== Prompt ==
Copy every record that follows, word for word.

Saved entries
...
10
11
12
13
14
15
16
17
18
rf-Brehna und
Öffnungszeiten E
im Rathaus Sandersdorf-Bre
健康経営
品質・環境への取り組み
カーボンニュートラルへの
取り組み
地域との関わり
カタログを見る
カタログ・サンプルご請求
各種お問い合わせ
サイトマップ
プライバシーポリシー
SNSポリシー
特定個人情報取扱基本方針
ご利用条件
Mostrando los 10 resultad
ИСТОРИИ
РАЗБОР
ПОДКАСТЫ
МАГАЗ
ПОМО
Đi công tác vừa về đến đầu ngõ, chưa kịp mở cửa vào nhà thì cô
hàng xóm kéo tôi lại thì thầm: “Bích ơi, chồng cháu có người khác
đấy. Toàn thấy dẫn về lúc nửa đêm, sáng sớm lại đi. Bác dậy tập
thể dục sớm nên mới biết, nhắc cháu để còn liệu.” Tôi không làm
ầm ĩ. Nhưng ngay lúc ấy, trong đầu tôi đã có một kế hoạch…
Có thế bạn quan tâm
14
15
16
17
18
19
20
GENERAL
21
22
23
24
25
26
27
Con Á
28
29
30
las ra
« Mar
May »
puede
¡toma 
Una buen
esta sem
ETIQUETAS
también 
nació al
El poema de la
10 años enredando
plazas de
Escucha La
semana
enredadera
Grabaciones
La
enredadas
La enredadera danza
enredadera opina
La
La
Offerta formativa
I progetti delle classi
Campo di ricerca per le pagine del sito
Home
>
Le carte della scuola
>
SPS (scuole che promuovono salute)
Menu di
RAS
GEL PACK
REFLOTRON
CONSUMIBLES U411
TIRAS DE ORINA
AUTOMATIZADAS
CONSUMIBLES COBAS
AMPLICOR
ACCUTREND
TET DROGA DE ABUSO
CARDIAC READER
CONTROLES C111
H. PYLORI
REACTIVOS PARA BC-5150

== Result of this exercise ==
...
10
11
12
13
14
15
16
17
18
rf-Brehna und
Öffnungszeiten E
im Rathaus Sandersdorf-Bre
健康経営
品質・環境への取り組み
カーボンニュートラルへの
取り組み
地域との関わり
カタログを見る
カタログ・サンプルご請求
各種お問い合わせ
サイトマップ
プライバシーポリシー
SNSポリシー
特定個人情報取扱基本方針
ご利用条件
Mostrando los 10 resultad
ИСТОРИИ
РАЗБОР
ПОДКАСТЫ
МАГАЗ
ПОМО
Đi công tác vừa về đến đầu ngõ, chưa kịp mở cửa vào nhà thì cô
hàng xóm kéo tôi lại thì thầm: “Bích ơi, chồng cháu có người khác
đấy. Toàn thấy dẫn về lúc nửa đêm, sáng sớm lại đi. Bác dậy tập
thể dục sớm nên mới biết, nhắc cháu để còn liệu.” Tôi không làm
ầm ĩ. Nhưng ngay lúc ấy, trong đầu tôi đã có một kế hoạch…
Có thế bạn quan tâm
14
15
16
17
18
19
20
GENERAL
21
22
23
24
25
26
27
Con Á
28
29
30
las ra
« Mar
May »
puede
¡toma 
Una buen
esta sem
ETIQUETAS
también 
nació al
El poema de la
10 años enredando
plazas de
Escucha La
semana
enredadera
Grabaciones
La
enredadas
La enredadera danza
enredadera opina
La
La
Offerta formativa
I progetti delle classi
Campo di ricerca per le pagine del sito
Home
>
Le carte della scuola
>
SPS (scuole che promuovono salute)
Menu di
RAS
GEL PACK
REFLOTRON
CONSUMIBLES U411
TIRAS DE ORINA
AUTOMATIZADAS
CONSUMIBLES COBAS
AMPLICOR
ACCUTREND
TET DROGA DE ABUSO
CARDIAC READER
CONTROLES C111
H. PYLORI
REACTIVOS PARA BC-5150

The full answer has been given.